Повесив трубку, Костик подумал, что, в сущности, он рад приглашению. С детских лет он любил эти сборища. Сначала бездумно, как жеребенок, потом он открыл их высший смысл. Это последнее убеждение было шуткой только наполовину. Люди наряжаются, чистятся; наводят лоск и макияж, спешат в хорошо знакомый дом, где видят давно знакомые лица и слышат давно знакомые речи, пусть не ждет их сверкание интеллектов, им эти встречи необходимы. Бывает и другой вариант – люди мало знакомы или незнакомы вовсе.
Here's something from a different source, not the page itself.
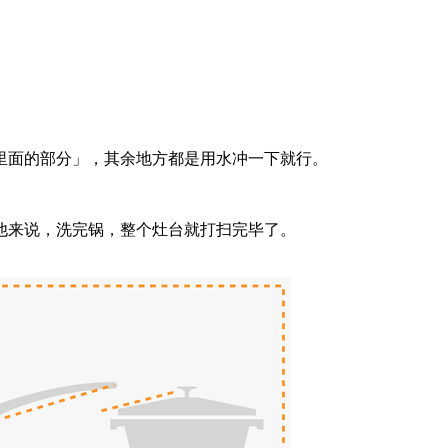
里面的部分」，其余地方都是用水冲一下就行。
他来说，洗完锅，整个灶台就打扫完毕了。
Тем любопытней и завлекательней, начинает смахивать на приключение. Конечно, иной раз эти застолья наводят и на грустные мысли – разве нельзя представить жизнь, скажем, как тысячу вечеринок? Тогда они, как верстовые столбы, показывают, что путь все короче. И все же от каждой чего-то ждешь – чем черт не шутит, вдруг что-то будет?
И на сей раз Костик весь длинный день пребывал в приподнятом настроении, будто рядом играл духовой оркестр.
Вот и вечер, уже наполнились светом молочные чаши фонарей и внешность города преобразилась. Он стал загадочней, что-то сулит. Напоминает тебя самого – побритого, причесанного, в вечернем костюме.
У перекрестка сидел лохматый чистильщик, что было кстати, джентльмен может явиться в не глаженной рубашке, но туфли его должны сиять.